Award-winning author and journalist Maryn McKenna warned Sunday the United States is not nearly as prepared for a global pandemic as it appears to be in the recent film “Contagion.”
About 25 people attended the discussion panel Sunday night in Harris Hall, 1881 Sheridan Rd., which featured Medill graduate McKenna as well as Feinberg professors and Evanston health officials.
“The movie is fiction, but it is surprisingly realistic and the only thing that it gets wrong is that it’s too positive about how fast our government and science can really respond to something so big,” McKenna said. “We are really not in as good shape as the movie says we are.”
In the film, scientists create a vaccine for a virus within the span of four months. McKenna said in reality, that process would take closer to nine months, leading to millions of additional deaths.
“We don’t even have the beginning of the research done to get us on track for that kind of speed, and there’s no funding for that research anyway,” she said. “If the movie had been completely true to the science, it would be so depressing that nobody would want to see it, no matter how many A-list stars appeared.”
Still, McKenna said the government response in “Contagion” mirrored “almost paragraph for paragraph” the guidelines of the National Strategy for Pandemic Influenza, as written by the U.S. Department of Health and Human Services.
Other experts on the panel, including Feinberg professor Dr. Rebecca Wurtz, agreed the box office hit – parts of which were filmed near the NU campus earlier this year – was overall scientifically accurate.
“The movie was very realistic and honestly it felt like another day at the office for me,” Wurtz said. “It was very well done, in contrast to most movies like that which really go for the sensational tone.”
McKenna added the film “almost exactly copied” how the Nipah virus originally formed on a Malaysian farm 1999 and also how SARS spread throughout Asia in 2003.
“People shouldn’t ask if a global pandemic could happen, since it already has,” McKenna said. “The film depicts an extremely realistic scenario based on past events.”

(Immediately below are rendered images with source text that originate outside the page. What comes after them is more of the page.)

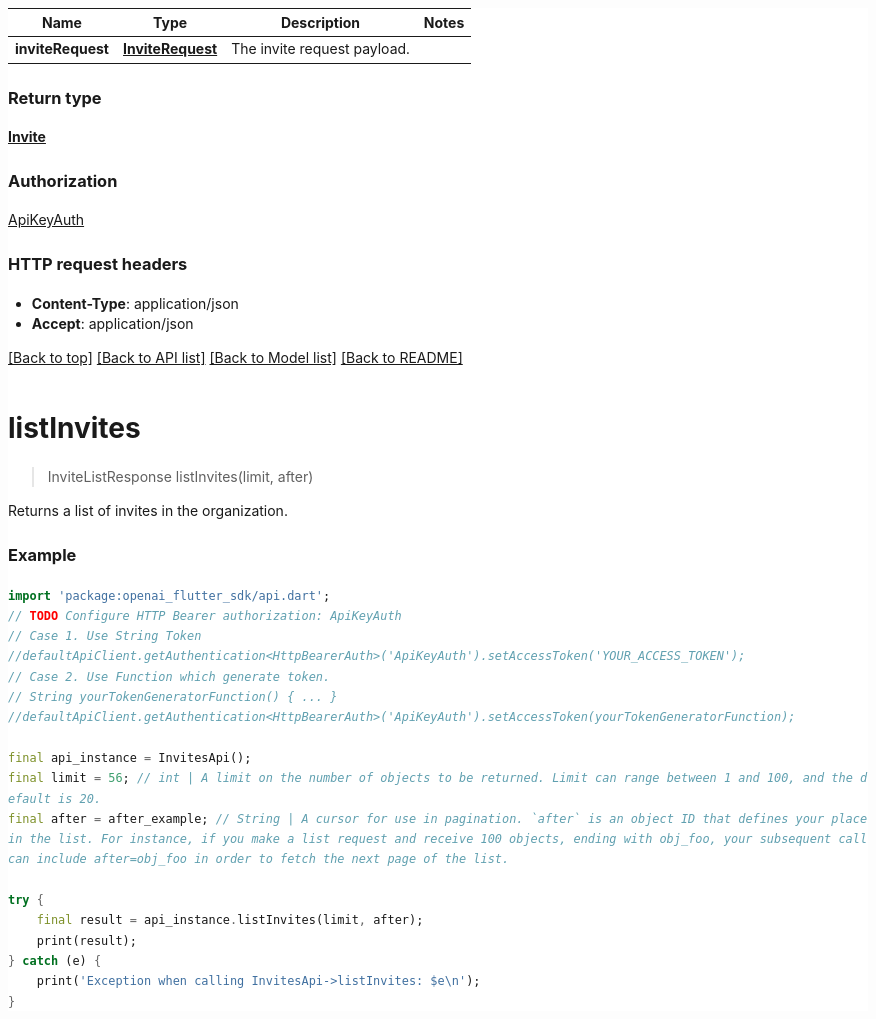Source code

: Name | Type | Description  | Notes
------------- | ------------- | ------------- | -------------
 **inviteRequest** | [**InviteRequest**](InviteRequest.md)| The invite request payload. | 

### Return type

[**Invite**](Invite.md)

### Authorization

[ApiKeyAuth](../README.md#ApiKeyAuth)

### HTTP request headers

 - **Content-Type**: application/json
 - **Accept**: application/json

[[Back to top]](#) [[Back to API list]](../README.md#documentation-for-api-endpoints) [[Back to Model list]](../README.md#documentation-for-models) [[Back to README]](../README.md)

# **listInvites**
> InviteListResponse listInvites(limit, after)

Returns a list of invites in the organization.

### Example
```dart
import 'package:openai_flutter_sdk/api.dart';
// TODO Configure HTTP Bearer authorization: ApiKeyAuth
// Case 1. Use String Token
//defaultApiClient.getAuthentication<HttpBearerAuth>('ApiKeyAuth').setAccessToken('YOUR_ACCESS_TOKEN');
// Case 2. Use Function which generate token.
// String yourTokenGeneratorFunction() { ... }
//defaultApiClient.getAuthentication<HttpBearerAuth>('ApiKeyAuth').setAccessToken(yourTokenGeneratorFunction);

final api_instance = InvitesApi();
final limit = 56; // int | A limit on the number of objects to be returned. Limit can range between 1 and 100, and the default is 20. 
final after = after_example; // String | A cursor for use in pagination. `after` is an object ID that defines your place in the list. For instance, if you make a list request and receive 100 objects, ending with obj_foo, your subsequent call can include after=obj_foo in order to fetch the next page of the list. 

try {
    final result = api_instance.listInvites(limit, after);
    print(result);
} catch (e) {
    print('Exception when calling InvitesApi->listInvites: $e\n');
}
```

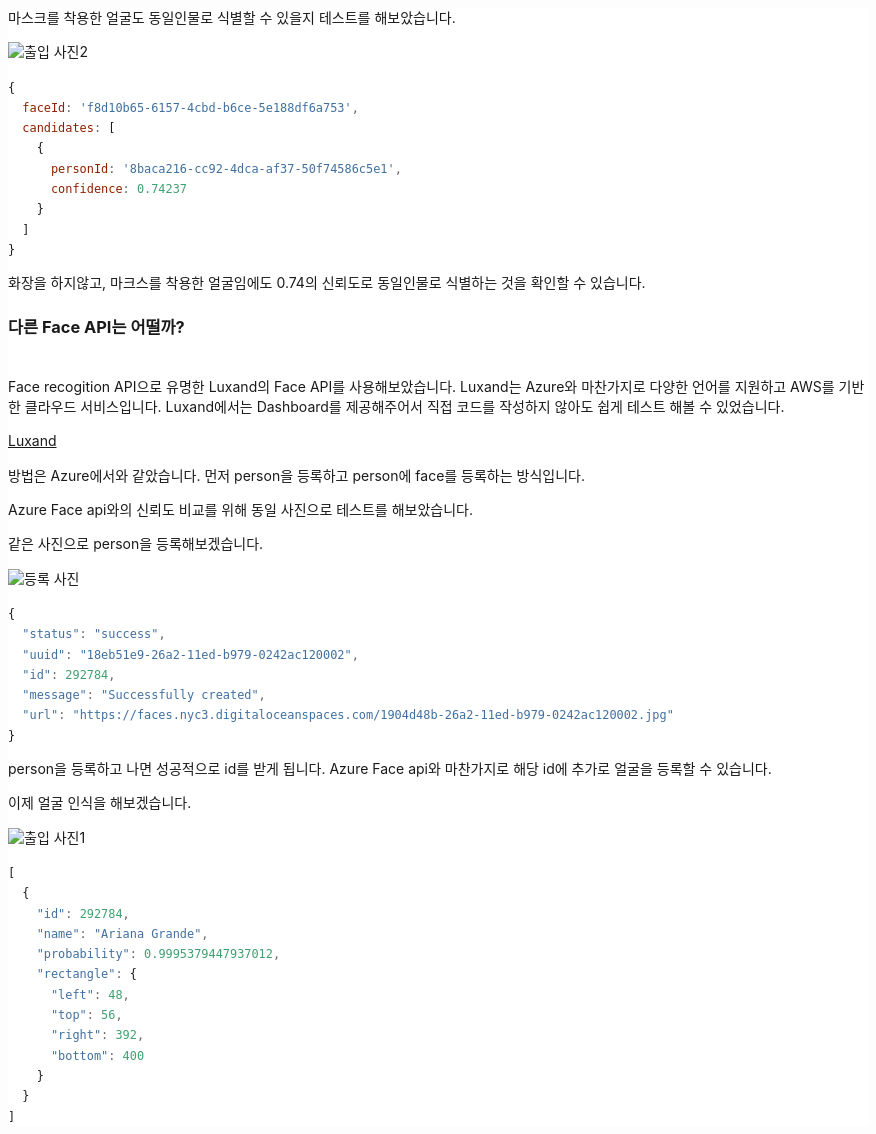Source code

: 마스크를 착용한 얼굴도 동일인물로 식별할 수 있을지 테스트를 해보았습니다.

![출입 사진2](assets/images/azure-face-api/ariana_mask2.png)

```jsx
{
  faceId: 'f8d10b65-6157-4cbd-b6ce-5e188df6a753',
  candidates: [
    {
      personId: '8baca216-cc92-4dca-af37-50f74586c5e1',
      confidence: 0.74237
    }
  ]
}
```

화장을 하지않고, 마크스를 착용한 얼굴임에도 0.74의 신뢰도로 동일인물로 식별하는 것을 확인할 수 있습니다.
<br>
### 다른 Face API는 어떨까?
<br>
Face recogition API으로 유명한 Luxand의 Face API를 사용해보았습니다. Luxand는 Azure와 마찬가지로 다양한 언어를 지원하고 AWS를 기반한 클라우드 서비스입니다. Luxand에서는 Dashboard를 제공해주어서 직접 코드를 작성하지 않아도 쉽게 테스트 해볼 수 있었습니다.
 
[Luxand](https://luxand.cloud/)

방법은 Azure에서와 같았습니다. 먼저 person을 등록하고 person에 face를 등록하는 방식입니다.

Azure Face api와의 신뢰도 비교를 위해 동일 사진으로 테스트를 해보았습니다.

같은 사진으로 person을 등록해보겠습니다.

![등록 사진](assets/images/azure-face-api/ariana.jpeg)

```jsx
{
  "status": "success",
  "uuid": "18eb51e9-26a2-11ed-b979-0242ac120002",
  "id": 292784,
  "message": "Successfully created",
  "url": "https://faces.nyc3.digitaloceanspaces.com/1904d48b-26a2-11ed-b979-0242ac120002.jpg"
}
```

person을 등록하고 나면 성공적으로 id를 받게 됩니다. Azure Face api와 마찬가지로 해당 id에 추가로 얼굴을 등록할 수 있습니다. 

이제 얼굴 인식을 해보겠습니다.

![출입 사진1](assets/images/azure-face-api/ari2.png)

```jsx
[
  {
    "id": 292784,
    "name": "Ariana Grande",
    "probability": 0.9995379447937012,
    "rectangle": {
      "left": 48,
      "top": 56,
      "right": 392,
      "bottom": 400
    }
  }
]
```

Ren Yu, who graduated from McCormick in 2010, still lives in Evanston and attended Sunday’s event, which he said highlighted some “real concerns.”
“For me as an alum, this is a great way to stay engaged with the University,” Yu said. “I want to be on the cutting edge and stay informed and engaged, and I feel more informed now because I didn’t know a lot of this information before tonight.”
The panel eventually pivoted to a discussion of the 2009 swine flu outbreak.
A-Reum Han, Evanston’s emergency response coordinator, also sat on the panel and called the outbreak the “most challenging” health event since she started working for the city.
“We did have a plan in place, but another big challenge was to dispel myths and getting our message out there to the public,” Han said. “We just can’t control what other people are saying.”
Evonda Thomas, director of the Evanston Health Department, agreed rumors and misinformation were pervasive enough to convince city residents not to get the swine flu shot once it was made available. She said the city conducted a survey and found one segment of the population had been particularly absent from the vaccination process.
“It was very clear that people of color did not get vaccinated,” Thomas said. “When we looked at the demographics and the numbers, we saw such a huge disparity in Evanston. I don’t know if we did a good enough job of engaging the community about getting the vaccine.”
At one point, Wurtz asked members of the audience if they had received their flu shot this year.
“And to the people who didn’t raise their hands,” she asked, “why haven’t you been vaccinated?”
Also participating in the discussion were Margaret Keeler, Evanston’s communicable disease surveillance specialist, and Dr. Sarah Lovinger, Feinberg professor and executive director of the Chicago chapter of Physicians for Social Responsibility.
McKenna, who graduated from Medill in 1985, currently works as a health blogger for Wired and as a freelance magazine writer. Her book, “Superbug: The Fatal Menace of MRSA,” was published last year.
Northwestern University, the City of Evanston and Chicago Physicians for Social Responsibility sponsored the event, titled “Contagion: From Hollywood to Public Health Policy.”